● WORK REQUEST:
Output the listing below verbatim, from its first line to its last.

● MATERIAL TO PROCESS:
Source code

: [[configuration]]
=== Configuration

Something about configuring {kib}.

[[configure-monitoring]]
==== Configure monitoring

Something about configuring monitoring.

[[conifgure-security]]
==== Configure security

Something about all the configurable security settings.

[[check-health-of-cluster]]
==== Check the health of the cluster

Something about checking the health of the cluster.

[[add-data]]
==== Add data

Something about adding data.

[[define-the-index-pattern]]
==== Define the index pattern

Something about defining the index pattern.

● TASK RESULT:
Source code

: [[configuration]]
=== Configuration

Something about configuring {kib}.

[[configure-monitoring]]
==== Configure monitoring

Something about configuring monitoring.

[[conifgure-security]]
==== Configure security

Something about all the configurable security settings.

[[check-health-of-cluster]]
==== Check the health of the cluster

Something about checking the health of the cluster.

[[add-data]]
==== Add data

Something about adding data.

[[define-the-index-pattern]]
==== Define the index pattern

Something about defining the index pattern.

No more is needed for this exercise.